Problem A
According to the forum thread on the Nomos deployant, which straps should work with the deployant designed for watches with a 17/18mm lug width?

Given passage
As noted above, I still like the Nomos deployant and plan to continue wearing it, but I do think its design could be improved from a comfort perspective.

*Finally, as to whether you'd need a new strap*, in the case of the Nomos deployant designed for watches with a lug width of 17/18mm, any strap that tapers down to 16mm at the buckle end should work.

Hope this helps!


----------



## kplam

Thanks for the detailed write-up! I have similar wrists and a Metro as well. This was really helpful.


----------



## edotkim

kplam said:


> Thanks for the detailed write-up! I have similar wrists and a Metro as well. This was really helpful.


My pleasure-glad I could help!


----------



## docspence1

I don’t experience that comfort issue but my wrist is medium/standard. I haven’t measured it? Based on your pics, if you tightened one notch it looks like it would fit the contour of your wrist better? However, it might be too tight? You must be a science/analytical mind like me to pick this apart?

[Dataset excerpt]

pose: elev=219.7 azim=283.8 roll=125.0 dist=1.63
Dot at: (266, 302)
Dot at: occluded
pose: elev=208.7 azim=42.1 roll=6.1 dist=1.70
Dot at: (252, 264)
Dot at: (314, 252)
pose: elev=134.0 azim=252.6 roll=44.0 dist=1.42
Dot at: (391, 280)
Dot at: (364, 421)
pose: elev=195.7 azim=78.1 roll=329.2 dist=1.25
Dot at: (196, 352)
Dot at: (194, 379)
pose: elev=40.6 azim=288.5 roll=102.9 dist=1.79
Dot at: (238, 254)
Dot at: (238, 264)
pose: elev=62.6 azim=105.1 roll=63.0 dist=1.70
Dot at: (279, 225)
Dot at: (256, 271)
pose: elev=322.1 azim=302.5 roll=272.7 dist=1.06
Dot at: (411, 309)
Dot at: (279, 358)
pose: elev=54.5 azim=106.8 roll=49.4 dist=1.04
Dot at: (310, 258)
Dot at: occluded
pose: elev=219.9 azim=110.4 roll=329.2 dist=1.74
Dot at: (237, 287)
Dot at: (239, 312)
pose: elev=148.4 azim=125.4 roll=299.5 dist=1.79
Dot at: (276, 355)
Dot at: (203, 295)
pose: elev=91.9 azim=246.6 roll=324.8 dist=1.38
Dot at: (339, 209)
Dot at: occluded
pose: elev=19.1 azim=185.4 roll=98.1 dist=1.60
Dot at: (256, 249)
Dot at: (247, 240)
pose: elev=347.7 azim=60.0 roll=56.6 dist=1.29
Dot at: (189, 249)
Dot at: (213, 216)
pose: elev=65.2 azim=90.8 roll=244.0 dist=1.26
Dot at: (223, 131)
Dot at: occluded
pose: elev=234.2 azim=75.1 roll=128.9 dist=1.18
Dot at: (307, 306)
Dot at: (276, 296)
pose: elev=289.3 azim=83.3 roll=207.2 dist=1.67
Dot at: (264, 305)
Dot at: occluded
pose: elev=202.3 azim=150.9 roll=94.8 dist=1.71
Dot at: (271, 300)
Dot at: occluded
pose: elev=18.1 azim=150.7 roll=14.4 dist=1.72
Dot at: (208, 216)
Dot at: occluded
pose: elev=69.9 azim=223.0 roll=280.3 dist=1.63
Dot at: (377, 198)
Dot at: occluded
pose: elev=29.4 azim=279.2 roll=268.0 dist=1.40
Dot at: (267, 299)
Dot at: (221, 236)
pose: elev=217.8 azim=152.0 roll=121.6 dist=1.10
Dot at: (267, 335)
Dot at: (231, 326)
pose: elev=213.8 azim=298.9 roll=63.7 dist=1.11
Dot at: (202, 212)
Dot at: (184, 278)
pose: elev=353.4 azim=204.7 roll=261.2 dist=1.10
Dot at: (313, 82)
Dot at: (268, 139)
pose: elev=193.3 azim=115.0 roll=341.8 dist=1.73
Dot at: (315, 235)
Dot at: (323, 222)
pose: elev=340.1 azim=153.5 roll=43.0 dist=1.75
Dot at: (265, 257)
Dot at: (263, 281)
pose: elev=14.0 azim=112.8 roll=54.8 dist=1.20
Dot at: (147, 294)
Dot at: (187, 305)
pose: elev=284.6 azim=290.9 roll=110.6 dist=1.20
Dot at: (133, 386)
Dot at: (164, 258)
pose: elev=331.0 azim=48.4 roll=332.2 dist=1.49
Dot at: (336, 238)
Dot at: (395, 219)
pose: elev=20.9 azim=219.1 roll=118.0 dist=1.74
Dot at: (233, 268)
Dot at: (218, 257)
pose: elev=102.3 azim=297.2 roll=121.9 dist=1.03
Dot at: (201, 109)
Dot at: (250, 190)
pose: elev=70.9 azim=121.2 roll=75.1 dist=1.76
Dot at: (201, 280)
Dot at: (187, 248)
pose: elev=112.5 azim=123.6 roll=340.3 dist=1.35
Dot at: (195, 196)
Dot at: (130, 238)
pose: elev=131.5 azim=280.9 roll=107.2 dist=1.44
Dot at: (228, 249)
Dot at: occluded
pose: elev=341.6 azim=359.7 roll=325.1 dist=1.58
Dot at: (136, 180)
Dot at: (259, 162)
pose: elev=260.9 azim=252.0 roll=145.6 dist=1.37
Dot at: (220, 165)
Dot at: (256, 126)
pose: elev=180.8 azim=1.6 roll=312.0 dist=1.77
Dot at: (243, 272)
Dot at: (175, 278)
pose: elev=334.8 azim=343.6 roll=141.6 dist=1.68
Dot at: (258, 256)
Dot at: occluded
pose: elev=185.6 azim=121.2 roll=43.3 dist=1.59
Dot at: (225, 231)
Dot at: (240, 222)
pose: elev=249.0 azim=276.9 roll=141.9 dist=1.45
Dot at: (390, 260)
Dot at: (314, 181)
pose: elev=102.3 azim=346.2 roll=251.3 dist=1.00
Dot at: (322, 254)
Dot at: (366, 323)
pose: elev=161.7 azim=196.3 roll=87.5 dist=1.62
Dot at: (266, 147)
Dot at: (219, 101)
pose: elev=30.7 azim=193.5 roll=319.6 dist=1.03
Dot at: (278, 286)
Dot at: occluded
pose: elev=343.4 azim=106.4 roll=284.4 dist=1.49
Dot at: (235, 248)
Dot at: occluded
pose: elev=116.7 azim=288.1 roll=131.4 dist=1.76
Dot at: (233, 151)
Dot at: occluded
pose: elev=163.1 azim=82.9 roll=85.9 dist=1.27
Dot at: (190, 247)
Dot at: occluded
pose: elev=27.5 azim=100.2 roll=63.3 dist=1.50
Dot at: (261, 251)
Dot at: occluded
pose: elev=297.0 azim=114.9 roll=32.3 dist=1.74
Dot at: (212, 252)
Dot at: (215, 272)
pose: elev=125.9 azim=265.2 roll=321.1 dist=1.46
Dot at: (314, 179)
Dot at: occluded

Problem B
Rewrite the entries, starting at the line that contains "pose: elev=30.7 azim=193.5" and ending at the last of the entries, replacing "dist" with "distance" and leaving everything else unchanged.

Output A
Any strap that tapers down to 16mm at the buckle end should work.

Output B
pose: elev=30.7 azim=193.5 roll=319.6 distance=1.03
Dot at: (278, 286)
Dot at: occluded
pose: elev=343.4 azim=106.4 roll=284.4 distance=1.49
Dot at: (235, 248)
Dot at: occluded
pose: elev=116.7 azim=288.1 roll=131.4 distance=1.76
Dot at: (233, 151)
Dot at: occluded
pose: elev=163.1 azim=82.9 roll=85.9 distance=1.27
Dot at: (190, 247)
Dot at: occluded
pose: elev=27.5 azim=100.2 roll=63.3 distance=1.50
Dot at: (261, 251)
Dot at: occluded
pose: elev=297.0 azim=114.9 roll=32.3 distance=1.74
Dot at: (212, 252)
Dot at: (215, 272)
pose: elev=125.9 azim=265.2 roll=321.1 distance=1.46
Dot at: (314, 179)
Dot at: occluded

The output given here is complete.